TASK REQUIREMENTS
Search term "layout": please show all lines in the listing that contain it.

________________________________________

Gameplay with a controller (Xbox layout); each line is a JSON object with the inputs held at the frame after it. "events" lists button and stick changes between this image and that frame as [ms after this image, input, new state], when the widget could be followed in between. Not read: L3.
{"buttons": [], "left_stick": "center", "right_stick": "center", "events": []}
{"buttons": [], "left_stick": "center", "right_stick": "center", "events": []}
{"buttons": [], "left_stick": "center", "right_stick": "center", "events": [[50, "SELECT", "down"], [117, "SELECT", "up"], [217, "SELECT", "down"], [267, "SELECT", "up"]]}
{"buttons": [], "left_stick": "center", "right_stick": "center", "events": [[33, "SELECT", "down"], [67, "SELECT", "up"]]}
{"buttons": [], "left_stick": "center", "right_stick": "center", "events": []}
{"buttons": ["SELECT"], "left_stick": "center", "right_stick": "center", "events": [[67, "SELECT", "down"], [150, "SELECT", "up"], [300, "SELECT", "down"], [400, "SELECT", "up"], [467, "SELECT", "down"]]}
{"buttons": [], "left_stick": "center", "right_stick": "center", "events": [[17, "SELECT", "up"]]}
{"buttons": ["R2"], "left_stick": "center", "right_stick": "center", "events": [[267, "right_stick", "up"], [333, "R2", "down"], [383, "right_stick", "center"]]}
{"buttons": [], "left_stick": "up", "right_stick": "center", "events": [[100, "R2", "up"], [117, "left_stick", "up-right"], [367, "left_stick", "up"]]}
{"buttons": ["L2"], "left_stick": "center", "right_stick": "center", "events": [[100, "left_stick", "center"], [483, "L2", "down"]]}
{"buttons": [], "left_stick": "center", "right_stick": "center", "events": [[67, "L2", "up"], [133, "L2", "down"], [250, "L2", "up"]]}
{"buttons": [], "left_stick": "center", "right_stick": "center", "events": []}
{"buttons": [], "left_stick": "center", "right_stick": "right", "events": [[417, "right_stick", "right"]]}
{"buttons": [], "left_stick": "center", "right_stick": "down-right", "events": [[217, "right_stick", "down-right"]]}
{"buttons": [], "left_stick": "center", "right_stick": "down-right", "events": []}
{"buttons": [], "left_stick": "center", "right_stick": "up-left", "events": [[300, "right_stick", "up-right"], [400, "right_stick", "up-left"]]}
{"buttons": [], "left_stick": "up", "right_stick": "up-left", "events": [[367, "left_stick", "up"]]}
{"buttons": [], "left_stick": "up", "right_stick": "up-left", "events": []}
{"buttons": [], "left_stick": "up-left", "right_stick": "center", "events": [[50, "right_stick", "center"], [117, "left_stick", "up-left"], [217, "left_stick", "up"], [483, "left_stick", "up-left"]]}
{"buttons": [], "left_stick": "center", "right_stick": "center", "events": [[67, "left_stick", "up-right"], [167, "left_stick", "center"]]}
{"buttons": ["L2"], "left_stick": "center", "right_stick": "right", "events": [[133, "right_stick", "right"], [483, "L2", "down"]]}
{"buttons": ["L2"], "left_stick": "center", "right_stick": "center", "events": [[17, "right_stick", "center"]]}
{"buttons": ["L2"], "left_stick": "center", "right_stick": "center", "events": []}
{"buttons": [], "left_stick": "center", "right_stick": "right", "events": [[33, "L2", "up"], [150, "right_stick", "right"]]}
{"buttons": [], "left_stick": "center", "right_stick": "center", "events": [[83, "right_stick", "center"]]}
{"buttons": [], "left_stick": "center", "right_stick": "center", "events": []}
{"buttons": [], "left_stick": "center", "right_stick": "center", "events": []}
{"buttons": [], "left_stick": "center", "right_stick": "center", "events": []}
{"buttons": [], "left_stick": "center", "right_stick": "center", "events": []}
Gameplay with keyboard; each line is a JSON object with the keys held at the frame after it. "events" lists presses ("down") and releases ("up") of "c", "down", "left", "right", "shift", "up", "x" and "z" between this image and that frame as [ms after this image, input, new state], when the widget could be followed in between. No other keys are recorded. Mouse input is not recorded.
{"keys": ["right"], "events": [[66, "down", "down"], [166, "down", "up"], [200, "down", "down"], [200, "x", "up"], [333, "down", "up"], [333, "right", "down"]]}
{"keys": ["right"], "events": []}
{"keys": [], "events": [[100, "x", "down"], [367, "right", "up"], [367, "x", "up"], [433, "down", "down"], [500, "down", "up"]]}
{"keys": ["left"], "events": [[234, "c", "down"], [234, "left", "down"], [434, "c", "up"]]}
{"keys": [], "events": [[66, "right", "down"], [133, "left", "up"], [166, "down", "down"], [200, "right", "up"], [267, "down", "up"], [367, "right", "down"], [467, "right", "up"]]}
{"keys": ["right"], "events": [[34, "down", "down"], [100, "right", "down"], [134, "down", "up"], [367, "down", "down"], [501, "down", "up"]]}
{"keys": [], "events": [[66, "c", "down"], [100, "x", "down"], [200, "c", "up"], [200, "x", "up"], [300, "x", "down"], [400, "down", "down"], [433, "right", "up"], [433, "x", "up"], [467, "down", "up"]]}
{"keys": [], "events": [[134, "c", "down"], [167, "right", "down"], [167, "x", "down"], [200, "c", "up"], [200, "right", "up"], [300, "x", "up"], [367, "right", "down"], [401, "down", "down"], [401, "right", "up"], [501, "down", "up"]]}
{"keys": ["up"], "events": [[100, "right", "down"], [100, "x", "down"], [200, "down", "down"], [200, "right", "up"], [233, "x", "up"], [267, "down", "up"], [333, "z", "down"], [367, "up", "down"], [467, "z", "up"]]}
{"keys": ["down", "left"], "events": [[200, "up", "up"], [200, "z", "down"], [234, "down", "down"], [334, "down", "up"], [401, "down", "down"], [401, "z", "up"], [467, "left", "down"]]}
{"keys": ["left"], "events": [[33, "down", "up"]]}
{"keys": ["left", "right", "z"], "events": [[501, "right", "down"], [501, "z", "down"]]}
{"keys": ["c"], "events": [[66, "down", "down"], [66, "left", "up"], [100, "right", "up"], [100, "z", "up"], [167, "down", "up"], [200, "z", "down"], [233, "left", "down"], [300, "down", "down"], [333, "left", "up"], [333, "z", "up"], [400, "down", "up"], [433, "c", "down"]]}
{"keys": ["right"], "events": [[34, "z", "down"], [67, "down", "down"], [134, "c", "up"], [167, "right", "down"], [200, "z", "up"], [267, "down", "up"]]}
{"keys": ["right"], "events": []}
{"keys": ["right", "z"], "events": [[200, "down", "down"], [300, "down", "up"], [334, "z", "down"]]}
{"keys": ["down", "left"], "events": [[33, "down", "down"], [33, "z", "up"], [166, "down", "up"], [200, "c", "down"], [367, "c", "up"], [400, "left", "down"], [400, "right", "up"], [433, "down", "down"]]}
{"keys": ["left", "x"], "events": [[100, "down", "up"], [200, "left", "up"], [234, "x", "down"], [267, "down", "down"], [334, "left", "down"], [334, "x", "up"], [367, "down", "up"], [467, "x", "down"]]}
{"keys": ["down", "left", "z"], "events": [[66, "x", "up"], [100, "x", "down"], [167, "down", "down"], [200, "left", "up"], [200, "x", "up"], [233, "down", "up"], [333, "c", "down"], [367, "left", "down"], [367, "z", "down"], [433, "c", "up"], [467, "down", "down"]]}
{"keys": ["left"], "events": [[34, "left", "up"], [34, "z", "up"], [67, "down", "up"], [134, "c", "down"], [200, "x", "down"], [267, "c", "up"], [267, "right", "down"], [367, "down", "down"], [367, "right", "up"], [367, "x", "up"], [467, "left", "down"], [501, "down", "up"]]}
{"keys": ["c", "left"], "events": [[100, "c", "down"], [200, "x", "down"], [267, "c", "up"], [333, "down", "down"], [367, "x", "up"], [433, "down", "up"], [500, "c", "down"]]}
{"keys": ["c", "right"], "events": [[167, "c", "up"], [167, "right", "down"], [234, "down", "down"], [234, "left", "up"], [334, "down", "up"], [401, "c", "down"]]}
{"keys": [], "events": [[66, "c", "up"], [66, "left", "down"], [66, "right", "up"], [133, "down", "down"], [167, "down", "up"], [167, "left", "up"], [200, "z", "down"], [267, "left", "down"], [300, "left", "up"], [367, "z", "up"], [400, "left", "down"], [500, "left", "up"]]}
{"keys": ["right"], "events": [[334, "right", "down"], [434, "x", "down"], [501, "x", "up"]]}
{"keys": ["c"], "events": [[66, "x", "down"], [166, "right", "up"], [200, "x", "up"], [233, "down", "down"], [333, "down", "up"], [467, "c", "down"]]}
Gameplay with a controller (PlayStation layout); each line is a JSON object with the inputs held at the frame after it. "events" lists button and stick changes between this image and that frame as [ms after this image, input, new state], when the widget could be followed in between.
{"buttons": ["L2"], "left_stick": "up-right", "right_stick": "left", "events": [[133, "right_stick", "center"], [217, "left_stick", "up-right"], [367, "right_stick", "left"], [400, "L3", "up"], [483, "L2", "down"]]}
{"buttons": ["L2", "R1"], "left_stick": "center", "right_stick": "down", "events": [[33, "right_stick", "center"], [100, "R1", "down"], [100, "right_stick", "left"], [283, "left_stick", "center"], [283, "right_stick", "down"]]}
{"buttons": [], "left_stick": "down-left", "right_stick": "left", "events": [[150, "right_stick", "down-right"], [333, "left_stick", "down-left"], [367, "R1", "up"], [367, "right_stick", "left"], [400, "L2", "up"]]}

________________________________________

OUTPUT OF THE TASK
Gameplay with a controller (Xbox layout); each line is a JSON object with the inputs held at the frame after it. "events" lists button and stick changes between this image and that frame as [ms after this image, input, new state], when the widget could be followed in between. Not read: L3.
Gameplay with a controller (PlayStation layout); each line is a JSON object with the inputs held at the frame after it. "events" lists button and stick changes between this image and that frame as [ms after this image, input, new state], when the widget could be followed in between.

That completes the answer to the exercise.